§ Supplied text
Start of Block

I've probably mentioned this before, but for as long as I can remember I have had this mantra about bug hunting; it says that if I find just one interesting thing whilst I am out looking, no matter how long it takes, I consider it to have been a good day. 

And so when I spent a morning at a local nature reserve recently and came home with a lot of poor photos (my own fault) I wasn't phased. I had one superb find, and so even the frustration of spoiled images was not enough to damper my enthusiasm. Well, okay it might have just piddled on it a bit, but not enough to notice!

More of that in a moment; first this...

Elasmucha grisea - A Parent bug nymph

On a rare, rainy day, I went out in search of shieldbugs. It is something I rarely do, limit myself to one subject, because it is often doomed to failure. And so I wasn't really surprised when having been out and about for an hour or so, it began to rain again and at this point I had found nothing, zilch, nada, bugger all! 
So...I sheltered under a tree for a while, to escape the rain. What to do to pass the time until resumption of my bug hunt? I know, WhatsApp a friend. I hadn't been chatting long, when I got distracted by something crawling over my hand; would you believe it? Well would you? You might if I tell you that it was (assuming you are not ahead of me and have already guessed) a shieldbug nymph, of all things. Yes, a flippin' shieldbug nymph, after all that searching, one lands right on me! 

I'll spare you any further dialogue on the subject as this is already becoming quite verbose, save to say that it was the Parent bug nymph you see in the picture above. 

Yes M'am...because later that very same day, look what I went on to find...


Only a whole family of these lovely creatures. And what a family eh, what are there, 25 nymphs? These were in a different area to my first find and were on the underside of a birch leaf.

End of Block

§ Task goal
Copy out the bug-hunting post word for word, from start to finish. You won't need the listing that comes after this.

§ Dataset records
Start of Block

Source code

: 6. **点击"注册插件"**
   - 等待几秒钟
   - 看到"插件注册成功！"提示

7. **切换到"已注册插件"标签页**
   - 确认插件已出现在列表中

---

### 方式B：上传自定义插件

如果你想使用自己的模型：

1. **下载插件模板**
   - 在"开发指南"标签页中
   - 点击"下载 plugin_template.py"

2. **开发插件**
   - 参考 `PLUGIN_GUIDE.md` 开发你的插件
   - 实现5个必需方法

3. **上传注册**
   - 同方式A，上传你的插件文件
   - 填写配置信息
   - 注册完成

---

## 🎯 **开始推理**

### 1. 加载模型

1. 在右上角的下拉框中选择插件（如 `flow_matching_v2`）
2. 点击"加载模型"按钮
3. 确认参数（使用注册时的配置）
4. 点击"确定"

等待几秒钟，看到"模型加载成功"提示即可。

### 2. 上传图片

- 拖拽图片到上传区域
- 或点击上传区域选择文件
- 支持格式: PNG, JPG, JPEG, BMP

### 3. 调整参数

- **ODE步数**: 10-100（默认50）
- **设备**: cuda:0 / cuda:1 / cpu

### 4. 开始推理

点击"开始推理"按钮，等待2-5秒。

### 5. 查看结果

End of Block

§ Response box
I've probably mentioned this before, but for as long as I can remember I have had this mantra about bug hunting; it says that if I find just one interesting thing whilst I am out looking, no matter how long it takes, I consider it to have been a good day. 

And so when I spent a morning at a local nature reserve recently and came home with a lot of poor photos (my own fault) I wasn't phased. I had one superb find, and so even the frustration of spoiled images was not enough to damper my enthusiasm. Well, okay it might have just piddled on it a bit, but not enough to notice!

More of that in a moment; first this...

Elasmucha grisea - A Parent bug nymph

On a rare, rainy day, I went out in search of shieldbugs. It is something I rarely do, limit myself to one subject, because it is often doomed to failure. And so I wasn't really surprised when having been out and about for an hour or so, it began to rain again and at this point I had found nothing, zilch, nada, bugger all! 
So...I sheltered under a tree for a while, to escape the rain. What to do to pass the time until resumption of my bug hunt? I know, WhatsApp a friend. I hadn't been chatting long, when I got distracted by something crawling over my hand; would you believe it? Well would you? You might if I tell you that it was (assuming you are not ahead of me and have already guessed) a shieldbug nymph, of all things. Yes, a flippin' shieldbug nymph, after all that searching, one lands right on me! 

I'll spare you any further dialogue on the subject as this is already becoming quite verbose, save to say that it was the Parent bug nymph you see in the picture above. 

Yes M'am...because later that very same day, look what I went on to find...


Only a whole family of these lovely creatures. And what a family eh, what are there, 25 nymphs? These were in a different area to my first find and were on the underside of a birch leaf.